My question is this: How do I find the missing vectors $w_{r+1},\ldots,w_k\in \Span\left\{ v_1,\ldots,v_k \right\}$ so that $\Span\left\{w_1,\ldots,w_r,w_{r+1},\ldots,w_k\right\} = \Span\left\{ v_1,\ldots,v_k \right\}$ ?
Now I know they exist, I just don't know how I actually find them.
For example: Lets look at $\mathbb{R}^5$ and $$U=\Span\left\{ \begin{pmatrix} 5\\2\\3\\7\\3 \end{pmatrix},\begin{pmatrix} 2\\4\\4\\8\\1 \end{pmatrix} ,\begin{pmatrix} 3\\4\\7\\6\\1 \end{pmatrix},\begin{pmatrix} 5\\8\\6\\4\\8 \end{pmatrix} \right\}$$
Those are all independent vectors.

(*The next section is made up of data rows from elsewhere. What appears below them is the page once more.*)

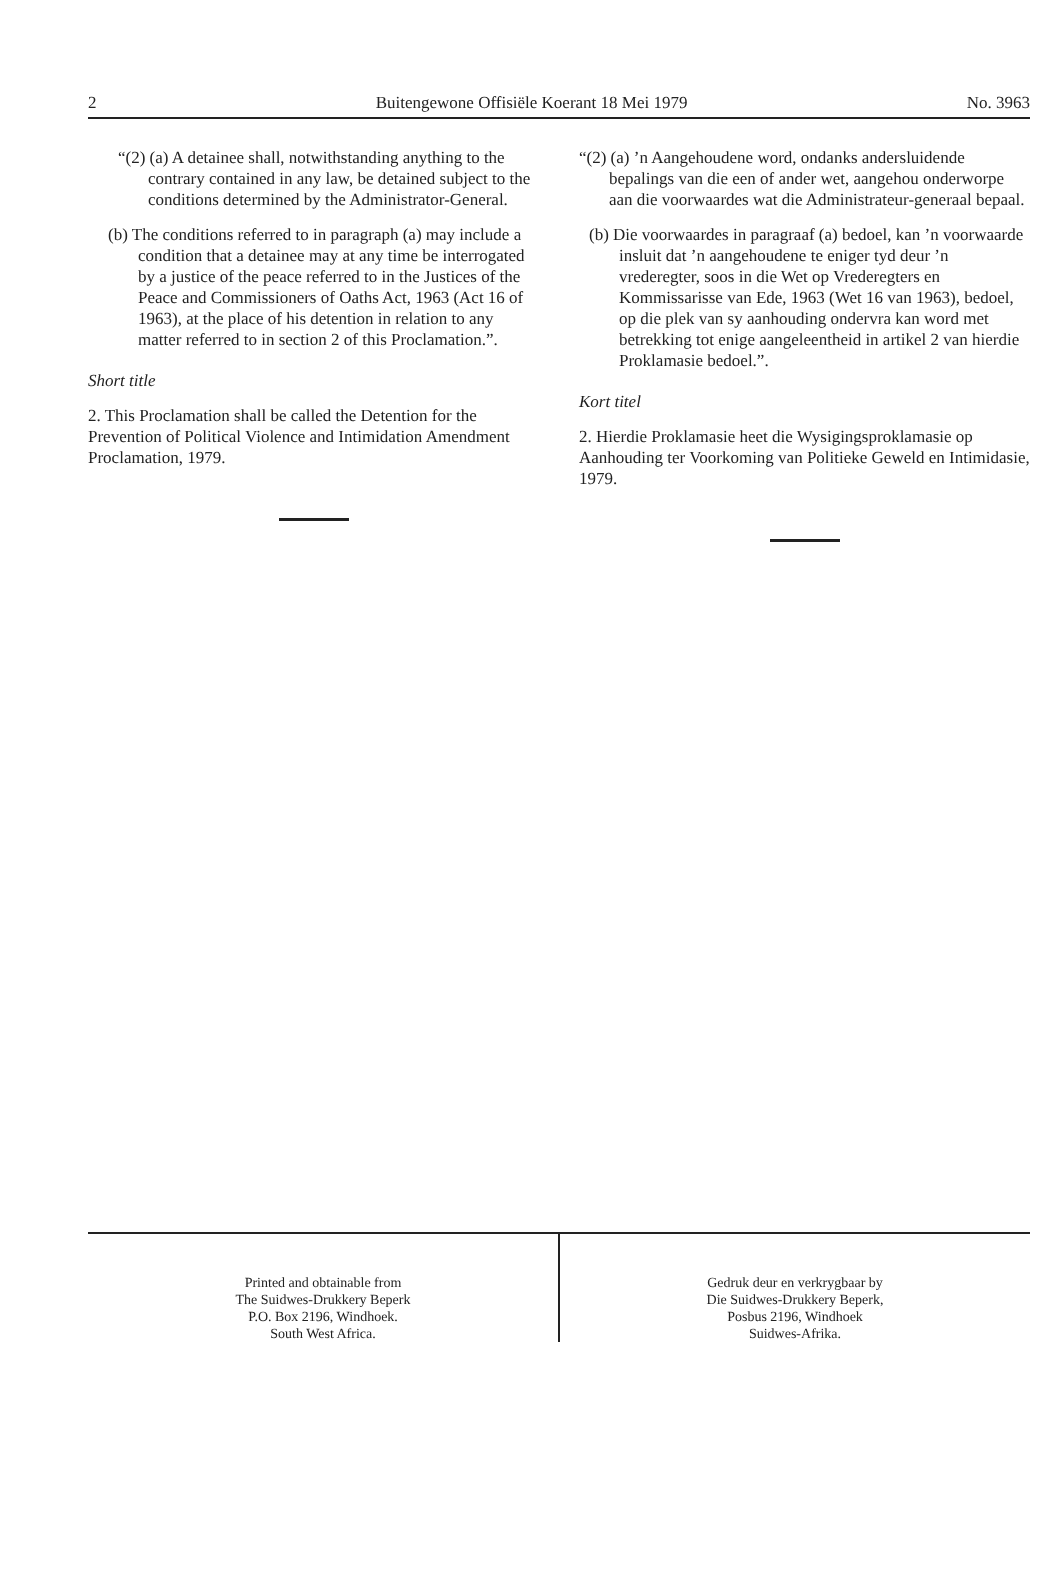2 Buitengewone Offisiële Koerant 18 Mei 1979 No. 3963
“(2) (a) A detainee shall, notwithstanding anything to the contrary contained in any law, be detained subject to the conditions determined by the Administrator-General.
(b) The conditions referred to in paragraph (a) may include a condition that a detainee may at any time be interrogated by a justice of the peace referred to in the Justices of the Peace and Commissioners of Oaths Act, 1963 (Act 16 of 1963), at the place of his detention in relation to any matter referred to in section 2 of this Proclamation.”.
Short title
2. This Proclamation shall be called the Detention for the Prevention of Political Violence and Intimidation Amendment Proclamation, 1979.
“(2) (a) ’n Aangehoudene word, ondanks andersluidende bepalings van die een of ander wet, aangehou onderworpe aan die voorwaardes wat die Administrateur-generaal bepaal.
(b) Die voorwaardes in paragraaf (a) bedoel, kan ’n voorwaarde insluit dat ’n aangehoudene te eniger tyd deur ’n vrederegter, soos in die Wet op Vrederegters en Kommissarisse van Ede, 1963 (Wet 16 van 1963), bedoel, op die plek van sy aanhouding ondervra kan word met betrekking tot enige aangeleentheid in artikel 2 van hierdie Proklamasie bedoel.”.
Kort titel
2. Hierdie Proklamasie heet die Wysigingsproklamasie op Aanhouding ter Voorkoming van Politieke Geweld en Intimidasie, 1979.
Printed and obtainable from
The Suidwes-Drukkery Beperk
P.O. Box 2196, Windhoek.
South West Africa.
Gedruk deur en verkrygbaar by
Die Suidwes-Drukkery Beperk,
Posbus 2196, Windhoek
Suidwes-Afrika.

Now lets take $2$ independent vectors that are linear combination of those. lets say, $$w_1 = \begin{pmatrix} 6\\2\\11\\15\\-3 \end{pmatrix} \; w_2=\begin{pmatrix} 0\\4\\-2\\12\\1 \end{pmatrix}$$ How can we complete those two vectors to form a basis of $U$ ?
I would really like to understand the general idea of this. This is actually a general question of something I need it for, which is the process of finding a Jordan basis for matrices\transformations.
Thanks for any help
Best Answer
Here's one method for the case of $V = \Bbb R^n$: row-reduce the matrix $$ \pmatrix{w_1 & \cdots & w_r & v_1 & \cdots & v_k} $$ The columns of this matrix that eventually become pivot columns are precisely those which are linearly independent to the preceding columns. It suffices, then, to take these columns to form your basis.